Richard Weissman (born January 21, 1935) is an American singer, composer, banjo player, author and teacher.

==Life and career==
He was born in Philadelphia, and studied at Goddard College in Vermont. After learning to play banjo, he moved to New York City, where he co-founded The Journeymen with John Phillips and Scott McKenzie in 1961. The group recorded three albums and seven singles for Capitol Records before breaking up in 1964.

Weissman released a solo album The Things That Trouble My Mind for Capitol in 1964, before moving into a career as a studio musician, record producer and songwriter.

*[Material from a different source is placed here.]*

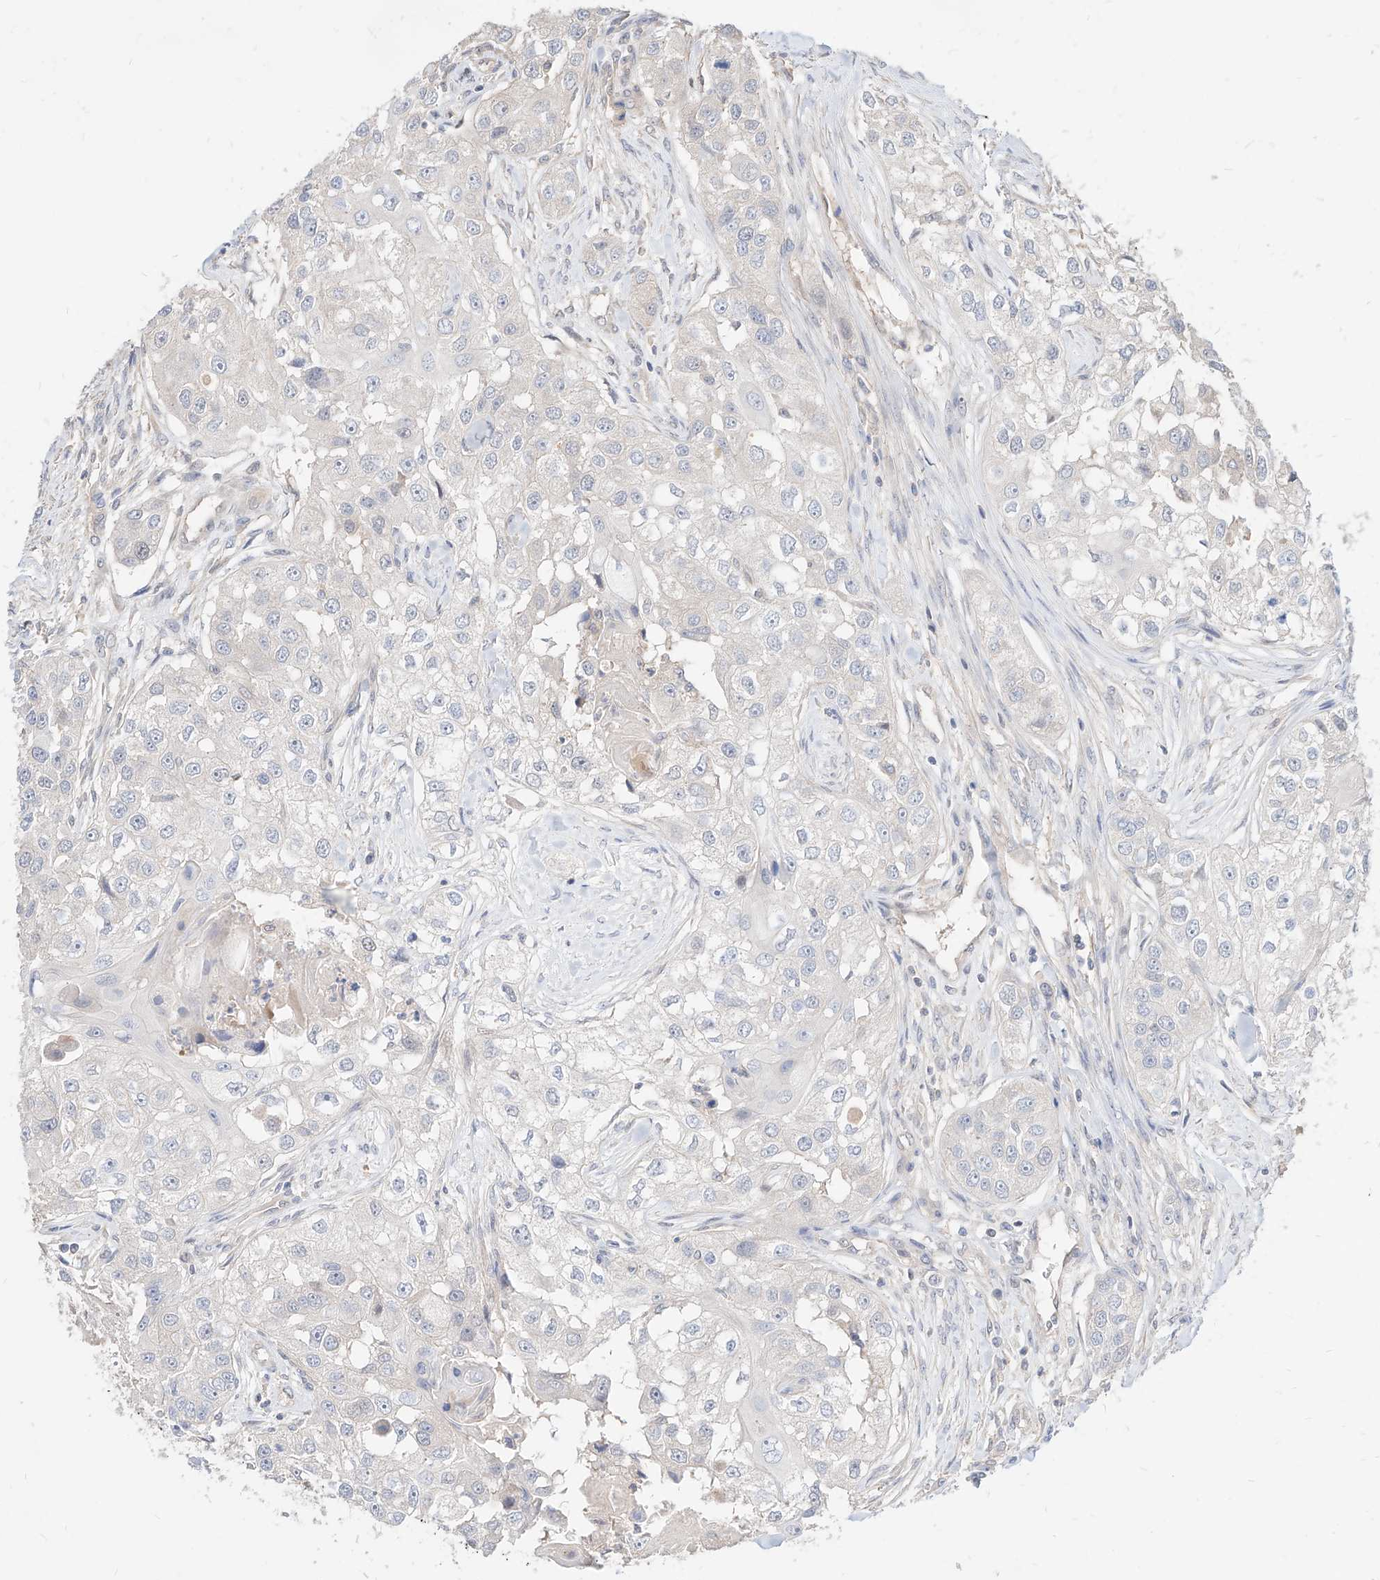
{"staining": {"intensity": "negative", "quantity": "none", "location": "none"}, "tissue": "head and neck cancer", "cell_type": "Tumor cells", "image_type": "cancer", "snomed": [{"axis": "morphology", "description": "Normal tissue, NOS"}, {"axis": "morphology", "description": "Squamous cell carcinoma, NOS"}, {"axis": "topography", "description": "Skeletal muscle"}, {"axis": "topography", "description": "Head-Neck"}], "caption": "High power microscopy histopathology image of an immunohistochemistry micrograph of head and neck cancer (squamous cell carcinoma), revealing no significant expression in tumor cells. The staining was performed using DAB (3,3'-diaminobenzidine) to visualize the protein expression in brown, while the nuclei were stained in blue with hematoxylin (Magnification: 20x).", "gene": "TSNAX", "patient": {"sex": "male", "age": 51}}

In 1972 Weissman moved to Colorado and began writing instructional books for banjo and guitar, which were published by Mel Bay. To date, he has written 15 published books on music and the music business and has written over fifty instructional folios for various music publishers. He later became a tenured professor in the Music & Entertainment Industry program at the University of Colorado at Denver.

In 1979, Weissman recorded a solo album on Kicking Mule Records, Modern Banjo - Mountain Style. As stated on the jacket, this was a great challenge for him. He dedicated the album to guitarist Sam Brown because he "thought that he (Sam) might have liked some of the music on this record" and because "Sam Brown (was) one of my favorite guitarists." Brown died shortly after the album was completed. According to Dick, "a victim of the music business, New York City, and his own frustrations."

Between 1994 and 2005, Weissman recorded three additional solo albums, for the Folk Era, Wind River and Long Bridge folk labels.

In 2016 Weissman's musical memoir The Music Never Stops: A Journey Into the Music of the Unknown, The Forgotten, The Rich & Famous was published.